#### What is being asked:
In the essay about raising a son with Down syndrome, print the passage starting with "If someone pointed" and going on through "advocacy for him.".

#### Text excerpt:

=== Section Start ===

I remember turning into the parking lot of the grocery store and seeing a city bus go by with a large advertisement that took up the whole side of the bus; We Are More Alike Than
Different with a larger-than-life photographer of a young adult with Down syndrome. I smiled, thinking of our son Dylan, who has Down syndrome.
The slogan, We Are More Alike Than Different aligned with my beliefs and what I had been communicating to teachers, our community, our family and more importantly to our son, Dylan. I wanted him to grow up knowing that he had more similarities than differences with others.
If someone pointed out at an IEP meeting that Dylan couldn’t do something, I was quick to add an example of what he could do.
When a child at the park laughed at Dylan and teased him, I would causally say, “You know, Dylan loves playing Nintendo games and I bet you do too.”
My mission became pointing out similarities and the abilities Dylan had. This became the foundation of our advocacy for him.
As many other parents will relate, there were also times when I would share how much I had learned from Dylan and was thankful for him being in our lives. But I didn’t connect those thoughts of gratitude to
Disability Pride.
We discussed different questions Dylan asked, how come his tongue was so big, or how come some kids laughed when he read aloud, or why he had an extra chromosome. We openly talked about Down syndrome and the myths too many people believed and the low expectations that came with low IQ scores.

=== Section End ===

(Records taken from a dataset)

=== Section Start ===

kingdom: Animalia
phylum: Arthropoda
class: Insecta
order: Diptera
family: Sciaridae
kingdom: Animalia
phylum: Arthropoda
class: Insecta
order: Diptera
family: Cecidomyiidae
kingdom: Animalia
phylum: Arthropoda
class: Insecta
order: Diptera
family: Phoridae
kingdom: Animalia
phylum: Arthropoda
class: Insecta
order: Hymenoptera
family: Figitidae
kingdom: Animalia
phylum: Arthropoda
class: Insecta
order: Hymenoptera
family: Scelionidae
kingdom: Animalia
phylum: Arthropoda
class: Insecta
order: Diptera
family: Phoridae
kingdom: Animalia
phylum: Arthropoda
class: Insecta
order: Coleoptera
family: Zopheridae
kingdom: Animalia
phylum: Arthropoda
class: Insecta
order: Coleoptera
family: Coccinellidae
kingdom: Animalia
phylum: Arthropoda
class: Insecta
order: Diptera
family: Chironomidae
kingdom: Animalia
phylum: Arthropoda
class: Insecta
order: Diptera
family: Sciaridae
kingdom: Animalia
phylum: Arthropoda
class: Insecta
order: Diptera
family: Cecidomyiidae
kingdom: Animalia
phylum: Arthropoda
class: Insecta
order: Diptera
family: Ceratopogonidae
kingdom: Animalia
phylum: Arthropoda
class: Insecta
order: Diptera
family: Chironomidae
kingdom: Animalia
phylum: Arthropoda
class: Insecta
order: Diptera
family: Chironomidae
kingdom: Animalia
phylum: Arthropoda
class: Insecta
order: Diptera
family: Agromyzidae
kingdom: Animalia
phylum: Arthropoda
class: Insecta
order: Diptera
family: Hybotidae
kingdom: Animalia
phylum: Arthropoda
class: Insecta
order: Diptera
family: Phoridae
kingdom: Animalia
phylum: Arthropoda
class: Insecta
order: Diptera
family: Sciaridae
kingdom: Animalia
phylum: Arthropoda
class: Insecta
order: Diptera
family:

=== Section End ===

#### Answer to this exercise:
If someone pointed out at an IEP meeting that Dylan couldn’t do something, I was quick to add an example of what he could do.
When a child at the park laughed at Dylan and teased him, I would causally say, “You know, Dylan loves playing Nintendo games and I bet you do too.”
My mission became pointing out similarities and the abilities Dylan had. This became the foundation of our advocacy for him.